## Requirement
According to the passage on scientific materialism, which physicist said he does not want a constructive dialogue with religion?

## Text block
=== Begin Enclosure ===
The Institutionalization of Scientific Materialism
Scientific Materialism and Political Institutions
According to textbook histories of science, the Scientific Revolution separated
science from religion to insure genuine freedom of scientific inquiry, and scientists are
therefore loathe to associate their research with anything that smacks of religion. Echoing
this sentiment, Steven Weinberg of the University of Texas, a Nobel laureate in physics,
recently commented,  I don t want a constructive dialogue with religion. I think they
should remain at odds with each other. 8 However, as the preceding chapters
demonstrate, this separation has never been as complete as is commonly assumed.
Scientific materialists commonly contrast the freedom of scientific institutions with the
ideological tyranny so often enforced by religious institutions. But this impression is
simplistic.
Institutions of scientific materialism suppress all forms of intuition, reasoning,
and personal experience that are incompatible with its principles, much as did the Roman
Catholic Church during the medieval era. Moreover, when it has been backed by military
or police authority, proponents of this ideology have created their own inquisition to
silence, subdue, or destroy all those who disagree with their dogma. Although this new
religion originated in Europe, it has now spread throughout much of the world, often
carried along with the propagation of the socioeconomic doctrine of Karl Marx, himself
an ardent proponent of scientific materialism. Marxist regimes have characteristically
suppressed all other religions, in many cases destroying churches, temples, and
monasteries, torturing and executing monks, nuns, and other members of the clergy, and
burning religious books and sacred images. The only way for many victims of such
persecution to escape torture and death has been to publicly recant those of their religious
beliefs that were incompatible with the creed of scientific materialism. In Marxist
countries, indoctrination into scientific materialism has frequently been state policy. Even
laypeople who resist have customarily been executed or imprisoned, and those who more
quietly adhere to their faith are commonly denied educational and professional
opportunities.
=== End Enclosure ===
## Study material
=== Begin Enclosure ===
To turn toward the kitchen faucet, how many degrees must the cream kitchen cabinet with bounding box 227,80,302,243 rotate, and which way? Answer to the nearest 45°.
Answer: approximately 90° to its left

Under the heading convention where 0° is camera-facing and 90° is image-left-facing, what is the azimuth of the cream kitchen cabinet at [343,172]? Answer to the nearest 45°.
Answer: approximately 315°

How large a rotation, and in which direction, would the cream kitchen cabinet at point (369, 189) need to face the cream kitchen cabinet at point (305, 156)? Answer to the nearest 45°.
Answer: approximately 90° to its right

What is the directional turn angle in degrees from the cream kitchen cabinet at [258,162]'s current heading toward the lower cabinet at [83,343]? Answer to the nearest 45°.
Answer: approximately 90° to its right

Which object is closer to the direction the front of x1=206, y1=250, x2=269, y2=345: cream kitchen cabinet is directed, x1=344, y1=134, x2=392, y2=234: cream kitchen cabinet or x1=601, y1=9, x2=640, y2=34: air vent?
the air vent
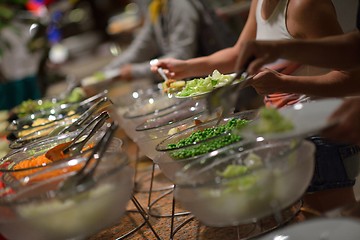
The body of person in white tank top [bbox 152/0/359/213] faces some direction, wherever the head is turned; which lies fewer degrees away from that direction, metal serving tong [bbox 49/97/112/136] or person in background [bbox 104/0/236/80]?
the metal serving tong

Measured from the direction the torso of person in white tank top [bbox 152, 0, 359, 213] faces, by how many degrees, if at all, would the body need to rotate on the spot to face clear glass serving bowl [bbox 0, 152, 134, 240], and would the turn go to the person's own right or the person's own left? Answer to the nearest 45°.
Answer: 0° — they already face it

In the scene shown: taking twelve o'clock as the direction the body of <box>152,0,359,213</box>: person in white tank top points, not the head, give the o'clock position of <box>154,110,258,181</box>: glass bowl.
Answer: The glass bowl is roughly at 12 o'clock from the person in white tank top.

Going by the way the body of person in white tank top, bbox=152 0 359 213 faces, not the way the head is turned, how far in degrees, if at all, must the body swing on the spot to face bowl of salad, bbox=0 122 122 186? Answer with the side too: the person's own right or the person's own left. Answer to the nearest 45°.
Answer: approximately 45° to the person's own right

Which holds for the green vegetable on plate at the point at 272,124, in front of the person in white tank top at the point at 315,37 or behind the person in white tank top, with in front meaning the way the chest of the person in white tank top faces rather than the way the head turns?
in front

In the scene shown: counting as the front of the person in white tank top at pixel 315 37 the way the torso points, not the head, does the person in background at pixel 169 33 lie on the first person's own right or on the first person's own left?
on the first person's own right

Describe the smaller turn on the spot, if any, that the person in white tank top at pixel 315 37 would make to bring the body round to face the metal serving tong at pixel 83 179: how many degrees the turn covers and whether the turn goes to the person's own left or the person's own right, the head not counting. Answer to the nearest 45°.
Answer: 0° — they already face it

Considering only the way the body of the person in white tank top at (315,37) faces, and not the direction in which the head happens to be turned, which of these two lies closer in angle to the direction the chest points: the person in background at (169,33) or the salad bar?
the salad bar

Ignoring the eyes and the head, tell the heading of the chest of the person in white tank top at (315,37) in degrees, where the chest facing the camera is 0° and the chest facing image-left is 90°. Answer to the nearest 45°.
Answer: approximately 45°
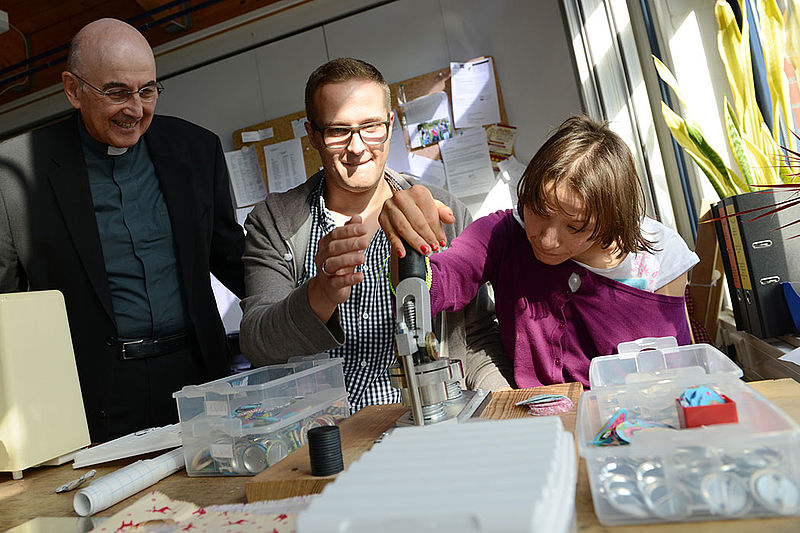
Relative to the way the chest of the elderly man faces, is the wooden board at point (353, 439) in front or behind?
in front

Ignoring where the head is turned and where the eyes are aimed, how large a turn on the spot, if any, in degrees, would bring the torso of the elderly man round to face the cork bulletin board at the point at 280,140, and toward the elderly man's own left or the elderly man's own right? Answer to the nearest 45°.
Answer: approximately 90° to the elderly man's own left

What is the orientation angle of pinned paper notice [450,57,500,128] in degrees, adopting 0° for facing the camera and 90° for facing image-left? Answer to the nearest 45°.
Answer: approximately 0°

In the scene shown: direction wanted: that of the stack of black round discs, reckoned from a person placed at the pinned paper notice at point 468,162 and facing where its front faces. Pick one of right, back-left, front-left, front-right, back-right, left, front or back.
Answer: front

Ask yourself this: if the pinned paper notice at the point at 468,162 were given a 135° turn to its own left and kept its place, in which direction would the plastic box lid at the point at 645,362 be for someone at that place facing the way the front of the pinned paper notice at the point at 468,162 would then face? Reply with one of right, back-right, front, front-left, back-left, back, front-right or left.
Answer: back-right

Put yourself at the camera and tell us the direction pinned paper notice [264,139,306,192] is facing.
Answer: facing the viewer

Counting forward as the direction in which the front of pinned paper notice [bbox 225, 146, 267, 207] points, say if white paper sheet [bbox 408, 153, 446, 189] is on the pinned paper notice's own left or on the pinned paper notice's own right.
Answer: on the pinned paper notice's own left

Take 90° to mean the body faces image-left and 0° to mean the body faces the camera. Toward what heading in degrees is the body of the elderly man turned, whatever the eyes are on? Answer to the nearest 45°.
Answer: approximately 315°

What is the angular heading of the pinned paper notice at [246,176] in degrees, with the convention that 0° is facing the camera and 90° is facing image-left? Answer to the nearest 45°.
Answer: approximately 0°

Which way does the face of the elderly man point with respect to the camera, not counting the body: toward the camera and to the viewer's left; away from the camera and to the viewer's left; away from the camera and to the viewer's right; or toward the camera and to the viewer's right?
toward the camera and to the viewer's right

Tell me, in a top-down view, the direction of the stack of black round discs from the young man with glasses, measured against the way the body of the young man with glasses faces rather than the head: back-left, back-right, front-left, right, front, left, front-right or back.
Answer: front

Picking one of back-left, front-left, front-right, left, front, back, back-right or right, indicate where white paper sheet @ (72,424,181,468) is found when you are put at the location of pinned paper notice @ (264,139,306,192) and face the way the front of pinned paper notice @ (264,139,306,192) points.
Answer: front

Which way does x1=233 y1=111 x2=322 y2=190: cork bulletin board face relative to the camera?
toward the camera

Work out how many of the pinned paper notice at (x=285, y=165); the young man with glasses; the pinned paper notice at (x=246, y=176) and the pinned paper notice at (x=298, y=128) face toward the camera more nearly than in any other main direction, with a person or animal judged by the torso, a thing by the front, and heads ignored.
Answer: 4

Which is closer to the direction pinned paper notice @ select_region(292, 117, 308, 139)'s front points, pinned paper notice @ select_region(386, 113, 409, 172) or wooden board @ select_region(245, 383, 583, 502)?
the wooden board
=== End Enclosure ===
## Response area
Steven Weinberg of the University of Texas, a Nobel laureate in physics.